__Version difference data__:
((

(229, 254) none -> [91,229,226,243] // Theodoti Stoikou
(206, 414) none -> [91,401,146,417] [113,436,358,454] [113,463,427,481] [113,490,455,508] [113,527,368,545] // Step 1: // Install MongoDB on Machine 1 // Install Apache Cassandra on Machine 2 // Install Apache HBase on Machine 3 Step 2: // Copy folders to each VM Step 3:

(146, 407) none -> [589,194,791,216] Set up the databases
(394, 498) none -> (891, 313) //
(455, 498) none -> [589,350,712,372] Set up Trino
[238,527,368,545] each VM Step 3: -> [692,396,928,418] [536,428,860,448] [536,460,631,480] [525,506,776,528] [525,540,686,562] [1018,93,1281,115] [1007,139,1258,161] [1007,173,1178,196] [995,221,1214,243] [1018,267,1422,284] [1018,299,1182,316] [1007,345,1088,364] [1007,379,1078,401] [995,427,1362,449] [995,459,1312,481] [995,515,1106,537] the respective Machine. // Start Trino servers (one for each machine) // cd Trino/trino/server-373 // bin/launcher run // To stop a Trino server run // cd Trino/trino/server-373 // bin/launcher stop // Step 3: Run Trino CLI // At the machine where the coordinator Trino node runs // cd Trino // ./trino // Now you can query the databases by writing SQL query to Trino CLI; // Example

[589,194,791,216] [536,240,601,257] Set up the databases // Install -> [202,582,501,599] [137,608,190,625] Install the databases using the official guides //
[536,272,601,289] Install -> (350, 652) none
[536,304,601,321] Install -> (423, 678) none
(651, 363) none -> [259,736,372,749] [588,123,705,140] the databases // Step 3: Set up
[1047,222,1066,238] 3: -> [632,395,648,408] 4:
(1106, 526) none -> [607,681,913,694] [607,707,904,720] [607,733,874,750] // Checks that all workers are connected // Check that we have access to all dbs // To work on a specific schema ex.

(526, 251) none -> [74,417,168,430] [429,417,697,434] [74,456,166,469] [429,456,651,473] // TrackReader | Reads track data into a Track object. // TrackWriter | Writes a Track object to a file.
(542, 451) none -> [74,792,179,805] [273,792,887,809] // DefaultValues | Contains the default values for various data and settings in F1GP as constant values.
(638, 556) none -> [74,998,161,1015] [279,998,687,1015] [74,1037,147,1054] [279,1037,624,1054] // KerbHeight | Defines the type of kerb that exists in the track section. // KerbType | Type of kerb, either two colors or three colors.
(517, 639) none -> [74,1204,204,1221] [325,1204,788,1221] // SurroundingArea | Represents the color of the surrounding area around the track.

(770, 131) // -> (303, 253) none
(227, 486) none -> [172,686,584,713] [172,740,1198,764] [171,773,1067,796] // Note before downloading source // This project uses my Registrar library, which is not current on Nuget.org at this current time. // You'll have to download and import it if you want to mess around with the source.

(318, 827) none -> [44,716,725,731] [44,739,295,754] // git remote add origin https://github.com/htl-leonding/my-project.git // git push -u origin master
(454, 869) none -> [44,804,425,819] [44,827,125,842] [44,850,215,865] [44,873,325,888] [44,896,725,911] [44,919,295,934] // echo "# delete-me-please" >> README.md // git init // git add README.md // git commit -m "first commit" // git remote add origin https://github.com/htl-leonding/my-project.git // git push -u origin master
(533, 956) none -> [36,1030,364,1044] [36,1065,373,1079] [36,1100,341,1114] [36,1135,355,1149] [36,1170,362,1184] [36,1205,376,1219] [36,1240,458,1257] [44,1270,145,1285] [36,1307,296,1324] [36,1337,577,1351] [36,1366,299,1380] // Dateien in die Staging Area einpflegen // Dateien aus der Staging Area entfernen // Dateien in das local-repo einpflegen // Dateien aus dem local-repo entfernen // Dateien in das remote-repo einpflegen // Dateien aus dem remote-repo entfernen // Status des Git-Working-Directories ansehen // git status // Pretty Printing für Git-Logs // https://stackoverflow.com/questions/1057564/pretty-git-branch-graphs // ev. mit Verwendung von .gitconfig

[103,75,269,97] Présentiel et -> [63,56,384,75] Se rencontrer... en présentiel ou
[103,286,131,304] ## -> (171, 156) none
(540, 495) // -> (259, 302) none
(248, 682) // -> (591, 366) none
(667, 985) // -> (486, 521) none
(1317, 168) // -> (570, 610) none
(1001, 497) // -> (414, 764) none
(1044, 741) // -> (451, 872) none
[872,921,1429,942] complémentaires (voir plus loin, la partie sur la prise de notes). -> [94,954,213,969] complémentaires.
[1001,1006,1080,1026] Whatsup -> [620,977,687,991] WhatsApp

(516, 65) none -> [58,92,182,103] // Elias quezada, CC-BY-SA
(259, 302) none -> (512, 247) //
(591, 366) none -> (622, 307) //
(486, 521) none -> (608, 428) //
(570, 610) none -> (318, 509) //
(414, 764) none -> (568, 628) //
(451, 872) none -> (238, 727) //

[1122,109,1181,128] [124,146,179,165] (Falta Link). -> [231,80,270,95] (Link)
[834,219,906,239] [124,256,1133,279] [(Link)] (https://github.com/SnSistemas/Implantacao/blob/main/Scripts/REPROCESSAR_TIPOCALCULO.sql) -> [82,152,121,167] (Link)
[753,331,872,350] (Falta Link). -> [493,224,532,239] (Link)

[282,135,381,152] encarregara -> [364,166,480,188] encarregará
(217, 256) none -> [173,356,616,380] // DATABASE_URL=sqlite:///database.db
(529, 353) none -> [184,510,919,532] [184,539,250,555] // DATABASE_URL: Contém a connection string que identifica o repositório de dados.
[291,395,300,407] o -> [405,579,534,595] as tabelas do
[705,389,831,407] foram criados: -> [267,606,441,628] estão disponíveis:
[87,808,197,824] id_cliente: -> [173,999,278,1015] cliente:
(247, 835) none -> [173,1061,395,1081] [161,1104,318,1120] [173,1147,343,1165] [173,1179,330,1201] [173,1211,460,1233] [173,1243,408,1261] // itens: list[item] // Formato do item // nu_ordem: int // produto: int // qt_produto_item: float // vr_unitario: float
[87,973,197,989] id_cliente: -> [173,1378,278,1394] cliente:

))

Exactly reproduce every line of the data above.

(229, 254) none -> [91,229,226,243] // Theodoti Stoikou
(206, 414) none -> [91,401,146,417] [113,436,358,454] [113,463,427,481] [113,490,455,508] [113,527,368,545] // Step 1: // Install MongoDB on Machine 1 // Install Apache Cassandra on Machine 2 // Install Apache HBase on Machine 3 Step 2: // Copy folders to each VM Step 3:

(146, 407) none -> [589,194,791,216] Set up the databases
(394, 498) none -> (891, 313) //
(455, 498) none -> [589,350,712,372] Set up Trino
[238,527,368,545] each VM Step 3: -> [692,396,928,418] [536,428,860,448] [536,460,631,480] [525,506,776,528] [525,540,686,562] [1018,93,1281,115] [1007,139,1258,161] [1007,173,1178,196] [995,221,1214,243] [1018,267,1422,284] [1018,299,1182,316] [1007,345,1088,364] [1007,379,1078,401] [995,427,1362,449] [995,459,1312,481] [995,515,1106,537] the respective Machine. // Start Trino servers (one for each machine) // cd Trino/trino/server-373 // bin/launcher run // To stop a Trino server run // cd Trino/trino/server-373 // bin/launcher stop // Step 3: Run Trino CLI // At the machine where the coordinator Trino node runs // cd Trino // ./trino // Now you can query the databases by writing SQL query to Trino CLI; // Example

[589,194,791,216] [536,240,601,257] Set up the databases // Install -> [202,582,501,599] [137,608,190,625] Install the databases using the official guides //
[536,272,601,289] Install -> (350, 652) none
[536,304,601,321] Install -> (423, 678) none
(651, 363) none -> [259,736,372,749] [588,123,705,140] the databases // Step 3: Set up
[1047,222,1066,238] 3: -> [632,395,648,408] 4:
(1106, 526) none -> [607,681,913,694] [607,707,904,720] [607,733,874,750] // Checks that all workers are connected // Check that we have access to all dbs // To work on a specific schema ex.

(526, 251) none -> [74,417,168,430] [429,417,697,434] [74,456,166,469] [429,456,651,473] // TrackReader | Reads track data into a Track object. // TrackWriter | Writes a Track object to a file.
(542, 451) none -> [74,792,179,805] [273,792,887,809] // DefaultValues | Contains the default values for various data and settings in F1GP as constant values.
(638, 556) none -> [74,998,161,1015] [279,998,687,1015] [74,1037,147,1054] [279,1037,624,1054] // KerbHeight | Defines the type of kerb that exists in the track section. // KerbType | Type of kerb, either two colors or three colors.
(517, 639) none -> [74,1204,204,1221] [325,1204,788,1221] // SurroundingArea | Represents the color of the surrounding area around the track.

(770, 131) // -> (303, 253) none
(227, 486) none -> [172,686,584,713] [172,740,1198,764] [171,773,1067,796] // Note before downloading source // This project uses my Registrar library, which is not current on Nuget.org at this current time. // You'll have to download and import it if you want to mess around with the source.

(318, 827) none -> [44,716,725,731] [44,739,295,754] // git remote add origin https://github.com/htl-leonding/my-project.git // git push -u origin master
(454, 869) none -> [44,804,425,819] [44,827,125,842] [44,850,215,865] [44,873,325,888] [44,896,725,911] [44,919,295,934] // echo "# delete-me-please" >> README.md // git init // git add README.md // git commit -m "first commit" // git remote add origin https://github.com/htl-leonding/my-project.git // git push -u origin master
(533, 956) none -> [36,1030,364,1044] [36,1065,373,1079] [36,1100,341,1114] [36,1135,355,1149] [36,1170,362,1184] [36,1205,376,1219] [36,1240,458,1257] [44,1270,145,1285] [36,1307,296,1324] [36,1337,577,1351] [36,1366,299,1380] // Dateien in die Staging Area einpflegen // Dateien aus der Staging Area entfernen // Dateien in das local-repo einpflegen // Dateien aus dem local-repo entfernen // Dateien in das remote-repo einpflegen // Dateien aus dem remote-repo entfernen // Status des Git-Working-Directories ansehen // git status // Pretty Printing für Git-Logs // https://stackoverflow.com/questions/1057564/pretty-git-branch-graphs // ev. mit Verwendung von .gitconfig

[103,75,269,97] Présentiel et -> [63,56,384,75] Se rencontrer... en présentiel ou
[103,286,131,304] ## -> (171, 156) none
(540, 495) // -> (259, 302) none
(248, 682) // -> (591, 366) none
(667, 985) // -> (486, 521) none
(1317, 168) // -> (570, 610) none
(1001, 497) // -> (414, 764) none
(1044, 741) // -> (451, 872) none
[872,921,1429,942] complémentaires (voir plus loin, la partie sur la prise de notes). -> [94,954,213,969] complémentaires.
[1001,1006,1080,1026] Whatsup -> [620,977,687,991] WhatsApp

(516, 65) none -> [58,92,182,103] // Elias quezada, CC-BY-SA
(259, 302) none -> (512, 247) //
(591, 366) none -> (622, 307) //
(486, 521) none -> (608, 428) //
(570, 610) none -> (318, 509) //
(414, 764) none -> (568, 628) //
(451, 872) none -> (238, 727) //

[1122,109,1181,128] [124,146,179,165] (Falta Link). -> [231,80,270,95] (Link)
[834,219,906,239] [124,256,1133,279] [(Link)] (https://github.com/SnSistemas/Implantacao/blob/main/Scripts/REPROCESSAR_TIPOCALCULO.sql) -> [82,152,121,167] (Link)
[753,331,872,350] (Falta Link). -> [493,224,532,239] (Link)

[282,135,381,152] encarregara -> [364,166,480,188] encarregará
(217, 256) none -> [173,356,616,380] // DATABASE_URL=sqlite:///database.db
(529, 353) none -> [184,510,919,532] [184,539,250,555] // DATABASE_URL: Contém a connection string que identifica o repositório de dados.
[291,395,300,407] o -> [405,579,534,595] as tabelas do
[705,389,831,407] foram criados: -> [267,606,441,628] estão disponíveis:
[87,808,197,824] id_cliente: -> [173,999,278,1015] cliente:
(247, 835) none -> [173,1061,395,1081] [161,1104,318,1120] [173,1147,343,1165] [173,1179,330,1201] [173,1211,460,1233] [173,1243,408,1261] // itens: list[item] // Formato do item // nu_ordem: int // produto: int // qt_produto_item: float // vr_unitario: float
[87,973,197,989] id_cliente: -> [173,1378,278,1394] cliente:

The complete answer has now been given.